* **TEXTE PRÉSENTÉ**:
Le CIRDES renforce les capacités des Experts nationaux sur les outils et dispositifs de mesure des émissions de GES du secteur de l’élevage et sur l’utilisation du système GreenFeed

La cérémonie officielle d’ouverture de l’atelier de formation a eu lieu dans la salle de formation du CIRDES sous la présidence du Secrétaire Général de la région des Hauts-Bassins, du Directeur Général du CIRDES, du représentant de la FAO SFW, de la Coordination du Projet CaSSECS et du représentant des pays invités ce mercredi 28 février 2024.

Cet atelier de formation de cinq jours s’adresse aux experts nationaux sur les outils et dispositifs de mesure des émissions de GES du secteur de l’élevage, ainsi qu’à l’utilisation du système GreenFeed pour les mesures directes des émissions de méthane entérique chez les ruminants, et a débuté depuis le lundi 26 février 2024. Cette session de formation hybride compte la participation d’une quarantaine de participants venus de treize pays différents de l’Afrique de l’Ouest et du Centre, notamment le Bénin, le Burkina Faso, le Cap-Vert, la Côte d’Ivoire, la Guinée, le Libéria, la Mauritanie, le Niger, le Nigeria, le Sénégal, le Tchad et le Togo.

Notons que cet atelier de formation comprend une phase théorique de deux jours sur les outils et dispositifs de mesure des émissions de GES du secteur de l’élevage, suivie d’une phase pratique de trois jours sur l’utilisation du système GreenFeed pour les mesures directes des émissions de méthane entérique chez les ruminants.

* **DONNÉES EXTRAITES**:
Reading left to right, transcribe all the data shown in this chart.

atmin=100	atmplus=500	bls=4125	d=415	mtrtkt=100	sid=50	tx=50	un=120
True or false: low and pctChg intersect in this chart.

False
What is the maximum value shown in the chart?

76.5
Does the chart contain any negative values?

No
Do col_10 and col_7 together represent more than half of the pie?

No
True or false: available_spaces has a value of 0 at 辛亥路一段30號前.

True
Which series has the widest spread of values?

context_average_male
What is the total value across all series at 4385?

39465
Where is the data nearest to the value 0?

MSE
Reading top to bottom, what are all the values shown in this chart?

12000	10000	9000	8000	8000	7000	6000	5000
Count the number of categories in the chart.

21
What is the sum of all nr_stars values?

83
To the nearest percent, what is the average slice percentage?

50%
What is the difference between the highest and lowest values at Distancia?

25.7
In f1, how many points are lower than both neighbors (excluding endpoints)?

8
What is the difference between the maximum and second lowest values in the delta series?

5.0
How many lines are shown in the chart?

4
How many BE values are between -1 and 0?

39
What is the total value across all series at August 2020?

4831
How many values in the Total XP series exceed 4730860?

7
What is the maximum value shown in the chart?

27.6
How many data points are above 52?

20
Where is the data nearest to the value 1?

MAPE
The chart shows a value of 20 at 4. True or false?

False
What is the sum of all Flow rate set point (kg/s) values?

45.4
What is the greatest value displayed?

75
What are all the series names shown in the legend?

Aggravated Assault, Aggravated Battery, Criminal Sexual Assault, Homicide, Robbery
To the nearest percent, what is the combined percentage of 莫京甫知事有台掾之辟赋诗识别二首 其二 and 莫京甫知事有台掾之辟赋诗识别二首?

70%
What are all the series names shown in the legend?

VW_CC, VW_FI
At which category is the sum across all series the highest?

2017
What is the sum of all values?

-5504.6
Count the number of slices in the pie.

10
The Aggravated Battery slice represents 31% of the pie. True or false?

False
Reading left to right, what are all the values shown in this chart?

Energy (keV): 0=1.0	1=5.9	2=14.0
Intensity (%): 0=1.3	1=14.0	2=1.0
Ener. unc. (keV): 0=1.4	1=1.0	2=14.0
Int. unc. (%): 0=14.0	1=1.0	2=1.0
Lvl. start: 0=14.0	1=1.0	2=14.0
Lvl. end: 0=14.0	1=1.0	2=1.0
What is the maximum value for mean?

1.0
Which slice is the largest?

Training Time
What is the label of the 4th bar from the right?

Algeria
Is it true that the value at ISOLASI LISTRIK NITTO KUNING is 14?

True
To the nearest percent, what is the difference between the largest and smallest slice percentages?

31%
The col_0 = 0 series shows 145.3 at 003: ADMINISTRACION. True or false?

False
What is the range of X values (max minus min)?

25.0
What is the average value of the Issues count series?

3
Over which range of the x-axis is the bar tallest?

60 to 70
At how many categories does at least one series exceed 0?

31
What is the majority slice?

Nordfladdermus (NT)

* **CONSIGNES DE L'EXERCICE**:
1 > Reformulez sous forme de liste le paragraphe du texte qui commence par « Notons que cet atelier », en gardant ses faits principaux.
2 > D'après le texte, à quelle date la cérémonie officielle d'ouverture de l'atelier a-t-elle eu lieu ?
3 > Recopiez fidèlement le passage du texte qui va de « Le CIRDES renforce » à « 28 février 2024. ».
Les items n'ont aucun lien avec le texte.

* **RÉPONSES FOURNIES**:
1 >
- Phase théorique de deux jours : outils et dispositifs de mesure des émissions de GES du secteur de l'élevage
- Phase pratique de trois jours : utilisation du système GreenFeed pour mesurer directement les émissions de méthane entérique chez les ruminants

2 > Le mercredi 28 février 2024.

3 >
Le CIRDES renforce les capacités des Experts nationaux sur les outils et dispositifs de mesure des émissions de GES du secteur de l’élevage et sur l’utilisation du système GreenFeed

La cérémonie officielle d’ouverture de l’atelier de formation a eu lieu dans la salle de formation du CIRDES sous la présidence du Secrétaire Général de la région des Hauts-Bassins, du Directeur Général du CIRDES, du représentant de la FAO SFW, de la Coordination du Projet CaSSECS et du représentant des pays invités ce mercredi 28 février 2024.